Someone somewhere probably has research to back these claims up
And in the end it really doesnt matter
Swift IS that way - like it or not it IS
Debate here isnt going to change that
And C++ is the way it is
And Java is the way it is
And Xojo is the way it is
Until/unless we all write our own languages with our own conventions we use what we’re given
wasn’t attempting to start a debate, or to say that one way was better than another, just trying to point out perhaps the reasons that Swift was designed as it was, as I am sure each language had its own design reasons. But it is important to know WHAT those differences are so you don’t get bit in the ass if you change languages and expect it to be the same
Not me.
I come from a JavaScript and C# background, so the case-insensitivity of xojo was an irritant to me, of the language itself (and the optional parenthesis). At first because I thought it made the code look sloppy and less readable, especially when reading other people’s code.
More recently, when I started learning Swift, I discovered I’d grown lazy as a result of writing xojo for so long - when I discovered that the keywords self and Self (capitalized) mean two very different things in Swift.
Note: I’m not arguing your preferences, just making an observation ![]()

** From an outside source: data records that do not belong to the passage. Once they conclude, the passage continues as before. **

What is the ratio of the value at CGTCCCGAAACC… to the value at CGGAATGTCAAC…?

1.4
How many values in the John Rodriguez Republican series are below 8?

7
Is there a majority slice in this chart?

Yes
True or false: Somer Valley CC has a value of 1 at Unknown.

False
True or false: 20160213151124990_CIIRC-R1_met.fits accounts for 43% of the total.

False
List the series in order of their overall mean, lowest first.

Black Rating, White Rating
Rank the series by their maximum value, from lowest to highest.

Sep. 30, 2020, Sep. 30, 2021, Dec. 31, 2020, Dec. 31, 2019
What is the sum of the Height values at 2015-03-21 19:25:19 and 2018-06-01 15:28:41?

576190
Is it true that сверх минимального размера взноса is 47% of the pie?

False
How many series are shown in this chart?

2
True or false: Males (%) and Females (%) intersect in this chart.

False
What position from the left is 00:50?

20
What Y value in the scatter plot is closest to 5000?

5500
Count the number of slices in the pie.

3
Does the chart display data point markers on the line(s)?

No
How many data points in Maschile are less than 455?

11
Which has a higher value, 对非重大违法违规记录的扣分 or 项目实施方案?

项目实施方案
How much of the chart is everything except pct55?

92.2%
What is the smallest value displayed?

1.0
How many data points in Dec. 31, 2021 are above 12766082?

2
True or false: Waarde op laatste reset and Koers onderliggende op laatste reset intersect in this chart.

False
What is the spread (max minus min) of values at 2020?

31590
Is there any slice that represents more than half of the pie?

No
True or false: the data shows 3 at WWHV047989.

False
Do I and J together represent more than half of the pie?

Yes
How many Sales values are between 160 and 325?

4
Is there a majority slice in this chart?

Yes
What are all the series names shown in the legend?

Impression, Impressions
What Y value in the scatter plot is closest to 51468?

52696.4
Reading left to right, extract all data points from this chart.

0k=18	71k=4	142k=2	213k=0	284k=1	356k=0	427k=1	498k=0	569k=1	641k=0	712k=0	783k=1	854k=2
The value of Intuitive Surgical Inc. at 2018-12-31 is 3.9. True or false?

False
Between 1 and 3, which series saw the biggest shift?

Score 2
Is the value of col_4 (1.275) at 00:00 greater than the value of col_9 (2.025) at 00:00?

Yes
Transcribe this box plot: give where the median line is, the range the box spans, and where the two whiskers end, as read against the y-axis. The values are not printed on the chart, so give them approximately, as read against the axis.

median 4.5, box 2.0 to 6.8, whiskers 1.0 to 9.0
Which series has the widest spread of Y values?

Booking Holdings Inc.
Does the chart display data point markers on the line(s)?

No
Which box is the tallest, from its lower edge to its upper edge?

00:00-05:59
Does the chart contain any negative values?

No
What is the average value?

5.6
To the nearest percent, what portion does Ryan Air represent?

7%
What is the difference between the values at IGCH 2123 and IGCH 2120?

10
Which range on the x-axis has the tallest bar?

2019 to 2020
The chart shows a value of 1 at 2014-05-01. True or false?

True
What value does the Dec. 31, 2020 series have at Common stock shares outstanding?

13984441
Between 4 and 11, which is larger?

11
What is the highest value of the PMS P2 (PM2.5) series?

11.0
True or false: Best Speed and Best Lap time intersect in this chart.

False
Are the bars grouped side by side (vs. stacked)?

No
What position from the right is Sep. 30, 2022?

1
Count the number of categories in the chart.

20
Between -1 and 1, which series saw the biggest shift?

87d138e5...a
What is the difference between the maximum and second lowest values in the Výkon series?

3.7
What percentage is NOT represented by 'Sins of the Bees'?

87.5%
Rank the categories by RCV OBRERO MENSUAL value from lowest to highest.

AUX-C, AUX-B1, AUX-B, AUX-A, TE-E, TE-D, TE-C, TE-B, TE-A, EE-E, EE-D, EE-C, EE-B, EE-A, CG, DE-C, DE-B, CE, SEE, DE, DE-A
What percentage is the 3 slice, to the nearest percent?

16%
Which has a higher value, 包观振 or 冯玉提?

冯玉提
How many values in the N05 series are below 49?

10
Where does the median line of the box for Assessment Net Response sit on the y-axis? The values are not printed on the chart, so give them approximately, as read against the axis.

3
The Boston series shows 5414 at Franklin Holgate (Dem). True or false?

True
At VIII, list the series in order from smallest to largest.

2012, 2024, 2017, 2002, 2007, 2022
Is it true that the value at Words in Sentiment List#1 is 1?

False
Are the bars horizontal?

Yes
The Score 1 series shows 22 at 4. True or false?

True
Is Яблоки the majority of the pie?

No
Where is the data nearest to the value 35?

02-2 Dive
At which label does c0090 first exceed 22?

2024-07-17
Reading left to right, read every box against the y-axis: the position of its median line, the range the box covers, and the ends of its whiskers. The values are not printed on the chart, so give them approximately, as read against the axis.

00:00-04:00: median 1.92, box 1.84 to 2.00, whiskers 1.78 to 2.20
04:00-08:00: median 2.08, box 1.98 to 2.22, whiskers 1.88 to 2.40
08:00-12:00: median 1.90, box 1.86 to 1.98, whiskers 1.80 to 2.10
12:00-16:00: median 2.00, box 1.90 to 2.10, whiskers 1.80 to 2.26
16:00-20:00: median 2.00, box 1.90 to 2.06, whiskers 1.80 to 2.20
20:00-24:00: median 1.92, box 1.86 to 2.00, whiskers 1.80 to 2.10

This strikes me as the best justification, although, I have spent all my time thus far synchronizing on access to fields, not function internals. In fact now that I think of it, it’s just an overall runtime design issue. In .NET runtimes, each thread has its own stack frame, so private (non-static) variables, which function parameters that are passed by value are, would be thread safe anyway. There are some edge case exceptions involving anonymous functions and lambdas, but normally in C# you only have to concern yourself with syncing on fields that your code might access.
So perhaps this design decision in Swift was because they wanted to guarantee thread safety at the language level regardless of the runtime implementation. But I don’t see a practical difference because AFAIK in .NET all runtimes make the same guarantees and Swift only has one “runtime”.